Con l’onestà intellettuale dello scienziato di razza, il tedesco Keplero finì effettivamente per rendere pubblica una sua adesione alla rivoluzionaria cosmologia suggerita, grazie al cannocchiale, da quel collega italiano tanto meno celebre di lui. E incominciò allora un’altra storia, ben nota, questa: la storia di Galileo trionfante, strapagato dai Medici per lasciare la Repubblica di Venezia e ritornare nel Granducato di Toscana quale matematico e addirittura filosofo di corte; la storia di Galileo caduto, sorvegliato dall’Inquisizione, processato come copernicano, sospinto all’abiura.
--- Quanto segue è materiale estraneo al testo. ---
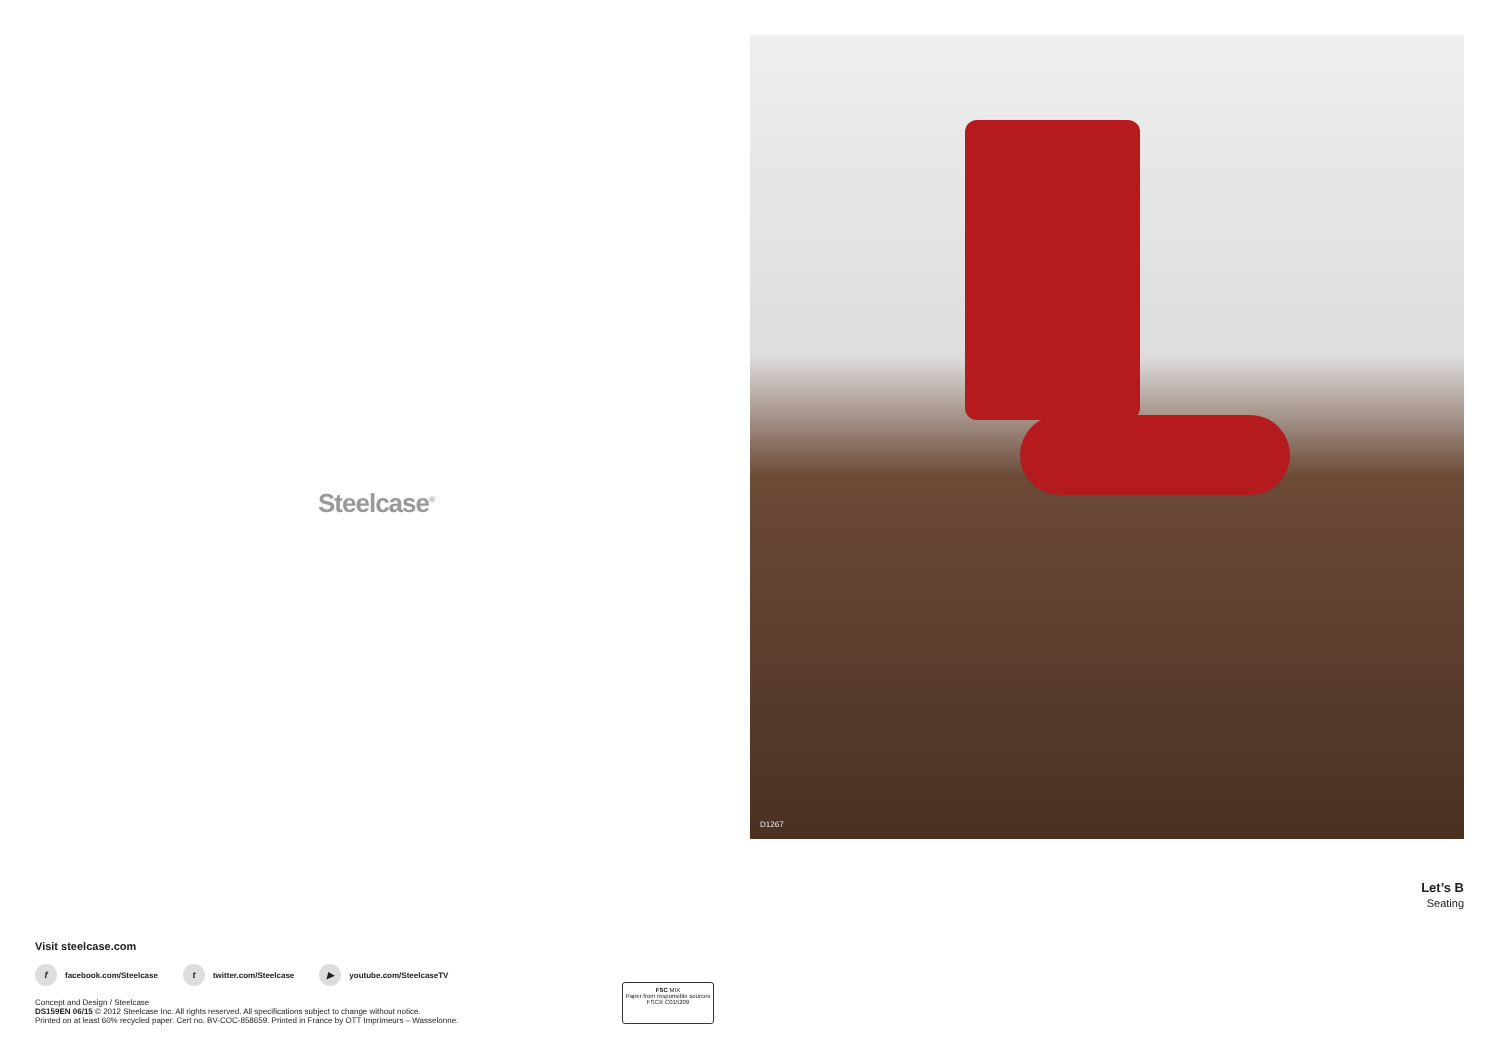Steelcase<sup>®</sup>
Visit steelcase.com
f facebook.com/Steelcase t twitter.com/Steelcase ▶ youtube.com/SteelcaseTV
Concept and Design / Steelcase
DS159EN 06/15 © 2012 Steelcase Inc. All rights reserved. All specifications subject to change without notice.
Printed on at least 60% recycled paper. Cert no. BV-COC-858659. Printed in France by OTT Imprimeurs – Wasselonne.
FSC MIX
Paper from responsible sources
FSC® C015209
D1267
Let’s B
Seating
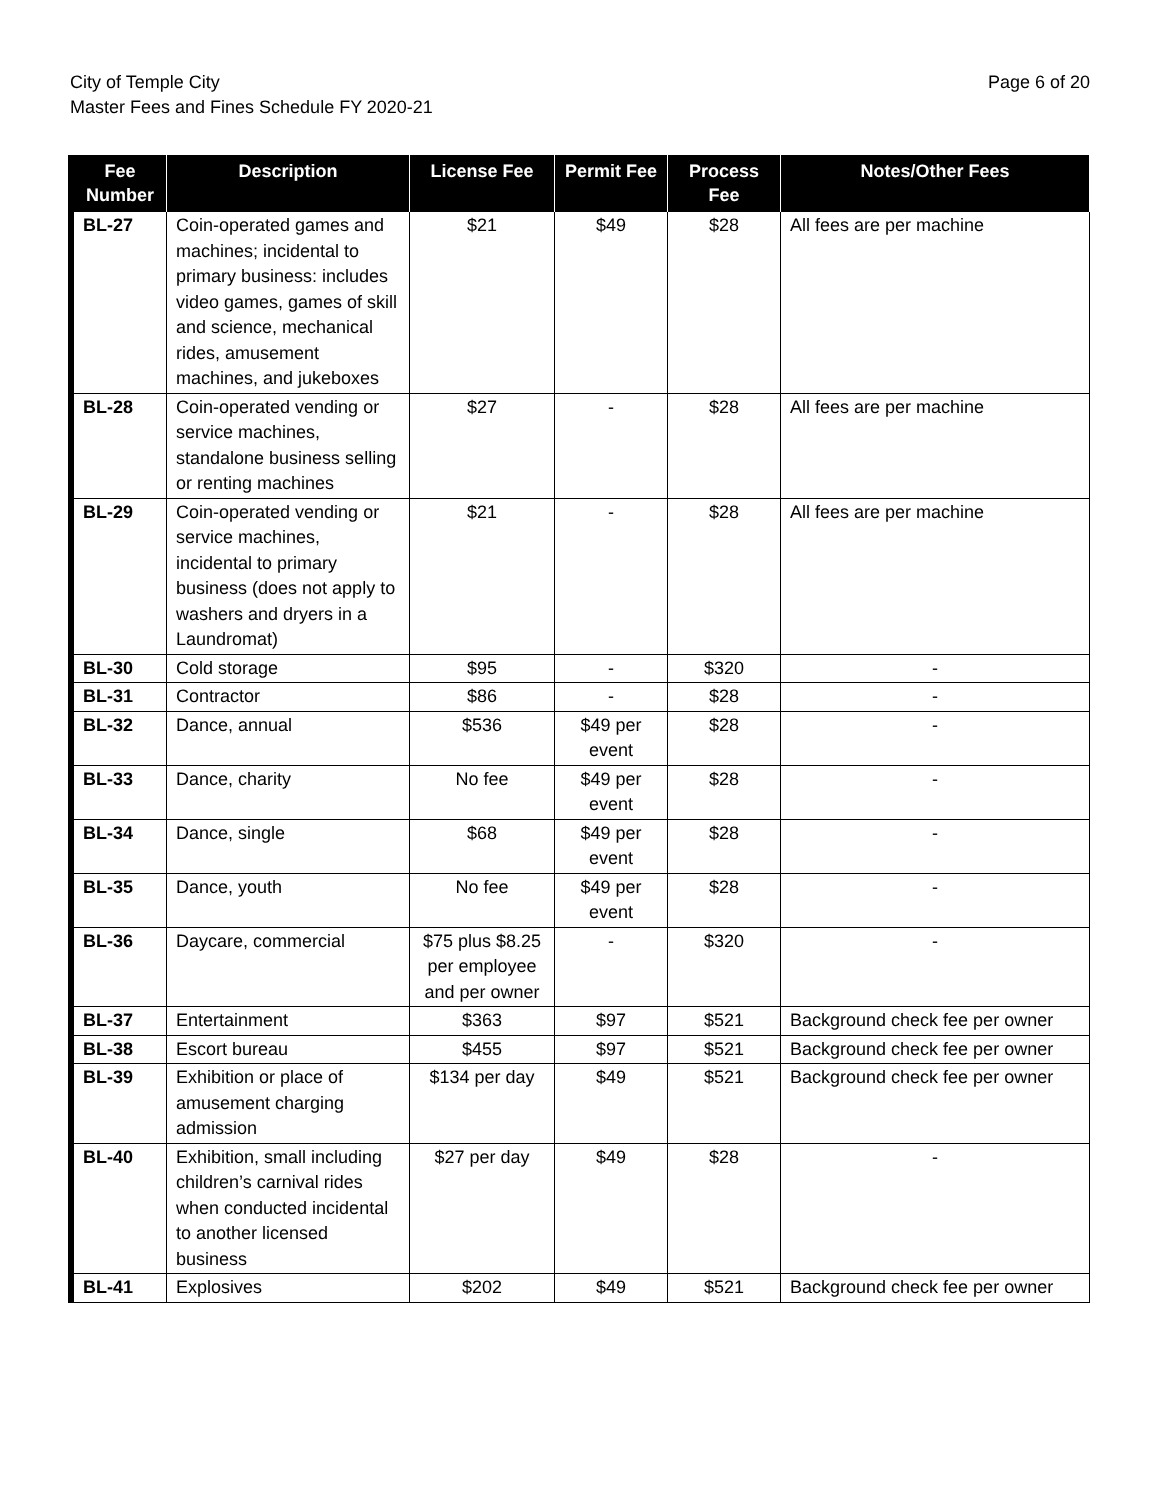City of Temple City
Master Fees and Fines Schedule FY 2020-21
Page 6 of 20
| Fee Number | Description | License Fee | Permit Fee | Process Fee | Notes/Other Fees |
| --- | --- | --- | --- | --- | --- |
| BL-27 | Coin-operated games and machines; incidental to primary business: includes video games, games of skill and science, mechanical rides, amusement machines, and jukeboxes | $21 | $49 | $28 | All fees are per machine |
| BL-28 | Coin-operated vending or service machines, standalone business selling or renting machines | $27 | - | $28 | All fees are per machine |
| BL-29 | Coin-operated vending or service machines, incidental to primary business (does not apply to washers and dryers in a Laundromat) | $21 | - | $28 | All fees are per machine |
| BL-30 | Cold storage | $95 | - | $320 | - |
| BL-31 | Contractor | $86 | - | $28 | - |
| BL-32 | Dance, annual | $536 | $49 per event | $28 | - |
| BL-33 | Dance, charity | No fee | $49 per event | $28 | - |
| BL-34 | Dance, single | $68 | $49 per event | $28 | - |
| BL-35 | Dance, youth | No fee | $49 per event | $28 | - |
| BL-36 | Daycare, commercial | $75 plus $8.25 per employee and per owner | - | $320 | - |
| BL-37 | Entertainment | $363 | $97 | $521 | Background check fee per owner |
| BL-38 | Escort bureau | $455 | $97 | $521 | Background check fee per owner |
| BL-39 | Exhibition or place of amusement charging admission | $134 per day | $49 | $521 | Background check fee per owner |
| BL-40 | Exhibition, small including children’s carnival rides when conducted incidental to another licensed business | $27 per day | $49 | $28 | - |
| BL-41 | Explosives | $202 | $49 | $521 | Background check fee per owner |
Nell’anno di grazia 1611, la caduta sembrava ancora di là da venire. Il 22 aprile il «messaggero sidereo» fu ufficialmente ricevuto, a Roma, dal papa Paolo V, che neppure «una parola» gli chiese di dire «in ginocchioni». Il fatto è che non in pubblico, ma in privato la Chiesa affilava le armi, per vendicare una fede che la scienza di Galileo - spostando l’uomo fuori dal centro del mondo - pareva drammaticamente minacciare.

Fin dall’estate del 1610, corrispondendo con un amico, il protonotario apostolico Bonifacio Vannozzi (futuro segretario di Paolo V) aveva dettato la linea: «Che la Luna sia terrea, con valli e colline, è tanto dire che vi son degli armenti che vi pascono e de’ bifolchi che la coltivano. Stiancene con la Chiesa, nemica delle novità da sfuggirsi, secondo l’ammaestramento di S. Paolo».